(What the task asks): In the entries below, which lines run from the one containing "X00369570D01*" to the one containing "X00403860Y00115824D01*"? Copy exactly those lines, ends included, and no others.

(The input):
========================================================================
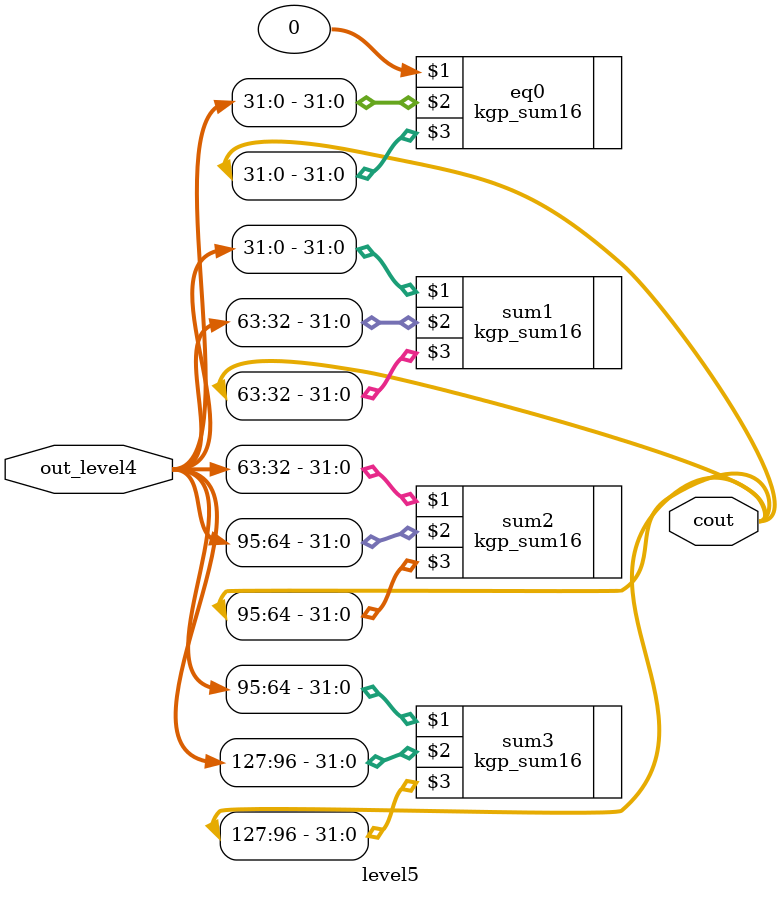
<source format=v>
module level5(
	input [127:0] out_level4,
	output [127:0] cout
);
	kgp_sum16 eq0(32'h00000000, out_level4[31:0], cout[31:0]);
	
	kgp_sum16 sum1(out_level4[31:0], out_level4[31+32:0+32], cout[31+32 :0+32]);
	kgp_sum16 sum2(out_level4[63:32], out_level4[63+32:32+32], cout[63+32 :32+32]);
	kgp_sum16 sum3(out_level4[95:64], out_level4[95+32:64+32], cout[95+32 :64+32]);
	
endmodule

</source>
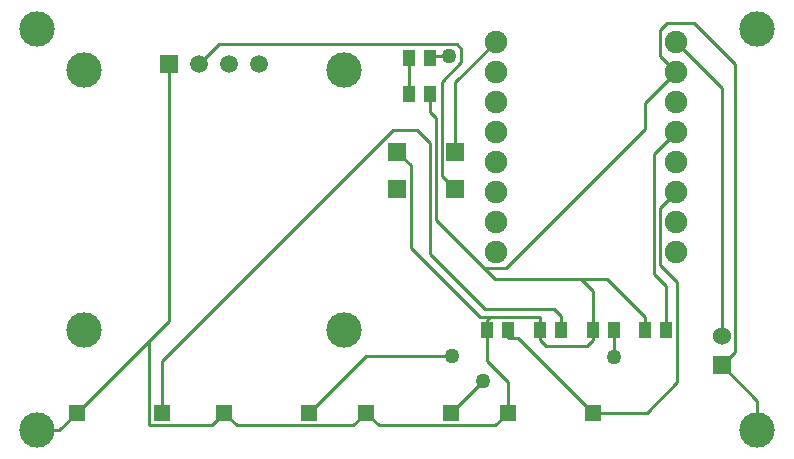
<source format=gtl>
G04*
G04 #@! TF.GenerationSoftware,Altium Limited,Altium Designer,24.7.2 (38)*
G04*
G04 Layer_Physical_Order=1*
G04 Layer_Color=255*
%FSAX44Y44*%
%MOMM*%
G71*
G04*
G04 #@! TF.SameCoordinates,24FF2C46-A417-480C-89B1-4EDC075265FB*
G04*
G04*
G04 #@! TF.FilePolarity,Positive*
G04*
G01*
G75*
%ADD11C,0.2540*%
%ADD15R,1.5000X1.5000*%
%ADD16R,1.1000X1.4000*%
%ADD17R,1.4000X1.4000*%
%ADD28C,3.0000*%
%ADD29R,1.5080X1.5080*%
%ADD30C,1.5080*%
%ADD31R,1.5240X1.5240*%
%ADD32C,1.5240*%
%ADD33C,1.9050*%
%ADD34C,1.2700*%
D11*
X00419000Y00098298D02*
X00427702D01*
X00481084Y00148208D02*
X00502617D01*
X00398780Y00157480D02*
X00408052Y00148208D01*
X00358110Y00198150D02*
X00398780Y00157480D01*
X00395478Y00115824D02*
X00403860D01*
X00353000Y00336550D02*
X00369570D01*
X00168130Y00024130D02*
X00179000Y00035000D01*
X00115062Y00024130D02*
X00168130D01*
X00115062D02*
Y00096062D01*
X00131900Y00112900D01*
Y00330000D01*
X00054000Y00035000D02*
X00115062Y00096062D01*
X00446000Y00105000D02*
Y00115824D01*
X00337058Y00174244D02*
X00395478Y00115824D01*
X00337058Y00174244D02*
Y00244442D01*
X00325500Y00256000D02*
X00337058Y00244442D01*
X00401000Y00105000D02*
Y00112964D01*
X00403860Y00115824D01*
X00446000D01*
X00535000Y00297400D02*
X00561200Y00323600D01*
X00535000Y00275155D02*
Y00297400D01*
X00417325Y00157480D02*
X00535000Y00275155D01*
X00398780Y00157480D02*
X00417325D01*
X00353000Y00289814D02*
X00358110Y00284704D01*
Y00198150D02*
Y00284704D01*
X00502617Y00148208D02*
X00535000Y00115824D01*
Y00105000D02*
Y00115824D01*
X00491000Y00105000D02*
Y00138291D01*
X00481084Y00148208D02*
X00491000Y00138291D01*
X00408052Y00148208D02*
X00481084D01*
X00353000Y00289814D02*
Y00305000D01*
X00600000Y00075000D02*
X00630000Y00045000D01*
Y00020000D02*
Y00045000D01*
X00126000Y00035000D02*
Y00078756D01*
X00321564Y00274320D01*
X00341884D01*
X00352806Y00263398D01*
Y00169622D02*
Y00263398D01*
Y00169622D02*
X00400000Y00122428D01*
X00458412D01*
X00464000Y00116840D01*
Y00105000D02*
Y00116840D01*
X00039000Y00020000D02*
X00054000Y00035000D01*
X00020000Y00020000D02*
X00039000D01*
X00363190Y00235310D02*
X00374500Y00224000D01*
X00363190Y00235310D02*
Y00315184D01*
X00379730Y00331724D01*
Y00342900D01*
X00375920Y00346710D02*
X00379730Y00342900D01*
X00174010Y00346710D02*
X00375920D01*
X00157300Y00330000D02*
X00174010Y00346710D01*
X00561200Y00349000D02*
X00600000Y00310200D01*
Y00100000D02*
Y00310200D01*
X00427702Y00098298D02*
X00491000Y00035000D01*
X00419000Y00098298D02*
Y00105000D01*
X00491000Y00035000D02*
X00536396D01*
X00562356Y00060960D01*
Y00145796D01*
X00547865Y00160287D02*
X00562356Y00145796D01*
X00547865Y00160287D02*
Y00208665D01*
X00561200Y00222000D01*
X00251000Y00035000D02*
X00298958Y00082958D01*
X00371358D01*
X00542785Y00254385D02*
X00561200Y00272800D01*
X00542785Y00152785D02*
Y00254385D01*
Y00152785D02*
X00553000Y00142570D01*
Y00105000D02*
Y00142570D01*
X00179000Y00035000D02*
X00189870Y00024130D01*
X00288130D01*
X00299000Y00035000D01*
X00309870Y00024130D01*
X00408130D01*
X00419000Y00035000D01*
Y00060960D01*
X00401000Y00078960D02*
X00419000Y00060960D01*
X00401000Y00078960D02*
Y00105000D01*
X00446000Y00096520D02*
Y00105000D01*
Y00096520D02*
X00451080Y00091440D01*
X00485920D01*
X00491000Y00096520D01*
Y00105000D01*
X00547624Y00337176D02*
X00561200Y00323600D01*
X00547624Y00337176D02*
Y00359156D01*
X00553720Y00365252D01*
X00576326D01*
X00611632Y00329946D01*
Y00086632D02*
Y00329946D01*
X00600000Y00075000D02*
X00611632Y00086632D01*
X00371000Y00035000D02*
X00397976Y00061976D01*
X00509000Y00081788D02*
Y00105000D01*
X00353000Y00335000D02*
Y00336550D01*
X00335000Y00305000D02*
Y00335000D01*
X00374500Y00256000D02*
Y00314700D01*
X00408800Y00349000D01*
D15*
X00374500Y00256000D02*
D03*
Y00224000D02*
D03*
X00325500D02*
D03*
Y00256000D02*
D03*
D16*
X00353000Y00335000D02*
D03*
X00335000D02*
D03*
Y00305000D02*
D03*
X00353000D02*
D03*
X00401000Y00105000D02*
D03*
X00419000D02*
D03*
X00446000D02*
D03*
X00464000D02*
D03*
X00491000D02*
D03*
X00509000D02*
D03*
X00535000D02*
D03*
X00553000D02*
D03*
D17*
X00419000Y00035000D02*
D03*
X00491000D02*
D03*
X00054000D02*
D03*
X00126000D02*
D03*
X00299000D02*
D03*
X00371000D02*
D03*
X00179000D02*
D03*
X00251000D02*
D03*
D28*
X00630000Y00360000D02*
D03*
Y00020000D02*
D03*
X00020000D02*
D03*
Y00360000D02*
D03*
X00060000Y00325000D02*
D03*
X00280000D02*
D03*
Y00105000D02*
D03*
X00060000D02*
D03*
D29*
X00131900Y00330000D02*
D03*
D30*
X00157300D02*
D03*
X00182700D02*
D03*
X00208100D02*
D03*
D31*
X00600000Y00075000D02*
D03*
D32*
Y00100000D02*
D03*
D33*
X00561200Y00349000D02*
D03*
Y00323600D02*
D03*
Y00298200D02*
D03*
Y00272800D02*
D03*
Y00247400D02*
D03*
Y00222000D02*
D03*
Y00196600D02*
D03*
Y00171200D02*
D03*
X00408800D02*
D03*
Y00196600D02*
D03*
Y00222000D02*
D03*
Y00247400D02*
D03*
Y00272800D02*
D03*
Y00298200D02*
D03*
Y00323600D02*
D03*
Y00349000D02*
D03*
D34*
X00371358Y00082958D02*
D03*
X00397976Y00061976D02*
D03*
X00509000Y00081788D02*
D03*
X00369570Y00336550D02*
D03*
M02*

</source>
========================================================================
(Solved problem):
X00369570D01*
X00168130Y00024130D02*
X00179000Y00035000D01*
X00115062Y00024130D02*
X00168130D01*
X00115062D02*
Y00096062D01*
X00131900Y00112900D01*
Y00330000D01*
X00054000Y00035000D02*
X00115062Y00096062D01*
X00446000Y00105000D02*
Y00115824D01*
X00337058Y00174244D02*
X00395478Y00115824D01*
X00337058Y00174244D02*
Y00244442D01*
X00325500Y00256000D02*
X00337058Y00244442D01*
X00401000Y00105000D02*
Y00112964D01*
X00403860Y00115824D01*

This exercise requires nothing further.